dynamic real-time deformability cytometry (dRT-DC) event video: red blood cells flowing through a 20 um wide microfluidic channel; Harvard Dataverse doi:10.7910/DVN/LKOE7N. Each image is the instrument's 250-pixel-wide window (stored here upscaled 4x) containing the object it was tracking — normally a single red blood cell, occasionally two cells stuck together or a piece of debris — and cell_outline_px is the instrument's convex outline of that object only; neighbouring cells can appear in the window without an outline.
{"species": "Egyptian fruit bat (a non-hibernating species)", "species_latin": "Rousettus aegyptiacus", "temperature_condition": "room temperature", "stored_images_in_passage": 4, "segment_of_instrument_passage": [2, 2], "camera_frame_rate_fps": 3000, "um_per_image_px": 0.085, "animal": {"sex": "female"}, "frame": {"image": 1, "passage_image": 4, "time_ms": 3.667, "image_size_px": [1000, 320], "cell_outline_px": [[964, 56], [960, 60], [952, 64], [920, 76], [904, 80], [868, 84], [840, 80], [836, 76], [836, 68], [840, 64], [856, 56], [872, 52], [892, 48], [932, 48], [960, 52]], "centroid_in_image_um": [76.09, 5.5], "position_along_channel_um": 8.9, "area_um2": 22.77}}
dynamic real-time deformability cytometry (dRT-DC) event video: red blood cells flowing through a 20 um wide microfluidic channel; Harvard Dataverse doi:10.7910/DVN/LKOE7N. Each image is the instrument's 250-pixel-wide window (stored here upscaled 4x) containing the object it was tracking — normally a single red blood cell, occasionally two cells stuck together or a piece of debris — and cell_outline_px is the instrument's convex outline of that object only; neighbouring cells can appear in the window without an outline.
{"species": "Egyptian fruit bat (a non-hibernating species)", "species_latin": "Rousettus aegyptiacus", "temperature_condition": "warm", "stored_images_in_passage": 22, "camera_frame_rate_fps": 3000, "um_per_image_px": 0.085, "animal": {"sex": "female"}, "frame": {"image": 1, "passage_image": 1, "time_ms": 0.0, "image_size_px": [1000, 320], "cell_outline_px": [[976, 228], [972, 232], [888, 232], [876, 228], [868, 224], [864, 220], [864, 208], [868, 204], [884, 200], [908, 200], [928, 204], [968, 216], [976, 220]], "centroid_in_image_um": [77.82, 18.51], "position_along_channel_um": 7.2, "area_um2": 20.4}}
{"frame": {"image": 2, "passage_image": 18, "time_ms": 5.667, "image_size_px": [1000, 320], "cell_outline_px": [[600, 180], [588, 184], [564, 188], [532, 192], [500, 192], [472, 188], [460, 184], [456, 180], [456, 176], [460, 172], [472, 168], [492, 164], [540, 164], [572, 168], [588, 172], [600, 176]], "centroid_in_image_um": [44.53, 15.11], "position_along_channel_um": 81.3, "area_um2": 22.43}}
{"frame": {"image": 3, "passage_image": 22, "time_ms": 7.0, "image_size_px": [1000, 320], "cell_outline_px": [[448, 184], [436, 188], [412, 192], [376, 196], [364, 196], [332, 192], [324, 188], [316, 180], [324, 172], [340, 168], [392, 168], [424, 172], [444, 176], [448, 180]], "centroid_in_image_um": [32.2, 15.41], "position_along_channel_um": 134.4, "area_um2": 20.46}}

• [Written instruction]: Every entry must be retyped in full, exactly as given.

• [Task answer]:
dynamic real-time deformability cytometry (dRT-DC) event video: red blood cells flowing through a 20 um wide microfluidic channel; Harvard Dataverse doi:10.7910/DVN/LKOE7N. Each image is the instrument's 250-pixel-wide window (stored here upscaled 4x) containing the object it was tracking — normally a single red blood cell, occasionally two cells stuck together or a piece of debris — and cell_outline_px is the instrument's convex outline of that object only; neighbouring cells can appear in the window without an outline.
{"species": "Egyptian fruit bat (a non-hibernating species)", "species_latin": "Rousettus aegyptiacus", "temperature_condition": "room temperature", "stored_images_in_passage": 4, "segment_of_instrument_passage": [2, 2], "camera_frame_rate_fps": 3000, "um_per_image_px": 0.085, "animal": {"sex": "female"}, "frame": {"image": 1, "passage_image": 4, "time_ms": 3.667, "image_size_px": [1000, 320], "cell_outline_px": [[964, 56], [960, 60], [952, 64], [920, 76], [904, 80], [868, 84], [840, 80], [836, 76], [836, 68], [840, 64], [856, 56], [872, 52], [892, 48], [932, 48], [960, 52]], "centroid_in_image_um": [76.09, 5.5], "position_along_channel_um": 8.9, "area_um2": 22.77}}
dynamic real-time deformability cytometry (dRT-DC) event video: red blood cells flowing through a 20 um wide microfluidic channel; Harvard Dataverse doi:10.7910/DVN/LKOE7N. Each image is the instrument's 250-pixel-wide window (stored here upscaled 4x) containing the object it was tracking — normally a single red blood cell, occasionally two cells stuck together or a piece of debris — and cell_outline_px is the instrument's convex outline of that object only; neighbouring cells can appear in the window without an outline.
{"species": "Egyptian fruit bat (a non-hibernating species)", "species_latin": "Rousettus aegyptiacus", "temperature_condition": "warm", "stored_images_in_passage": 22, "camera_frame_rate_fps": 3000, "um_per_image_px": 0.085, "animal": {"sex": "female"}, "frame": {"image": 1, "passage_image": 1, "time_ms": 0.0, "image_size_px": [1000, 320], "cell_outline_px": [[976, 228], [972, 232], [888, 232], [876, 228], [868, 224], [864, 220], [864, 208], [868, 204], [884, 200], [908, 200], [928, 204], [968, 216], [976, 220]], "centroid_in_image_um": [77.82, 18.51], "position_along_channel_um": 7.2, "area_um2": 20.4}}
{"frame": {"image": 2, "passage_image": 18, "time_ms": 5.667, "image_size_px": [1000, 320], "cell_outline_px": [[600, 180], [588, 184], [564, 188], [532, 192], [500, 192], [472, 188], [460, 184], [456, 180], [456, 176], [460, 172], [472, 168], [492, 164], [540, 164], [572, 168], [588, 172], [600, 176]], "centroid_in_image_um": [44.53, 15.11], "position_along_channel_um": 81.3, "area_um2": 22.43}}
{"frame": {"image": 3, "passage_image": 22, "time_ms": 7.0, "image_size_px": [1000, 320], "cell_outline_px": [[448, 184], [436, 188], [412, 192], [376, 196], [364, 196], [332, 192], [324, 188], [316, 180], [324, 172], [340, 168], [392, 168], [424, 172], [444, 176], [448, 180]], "centroid_in_image_um": [32.2, 15.41], "position_along_channel_um": 134.4, "area_um2": 20.46}}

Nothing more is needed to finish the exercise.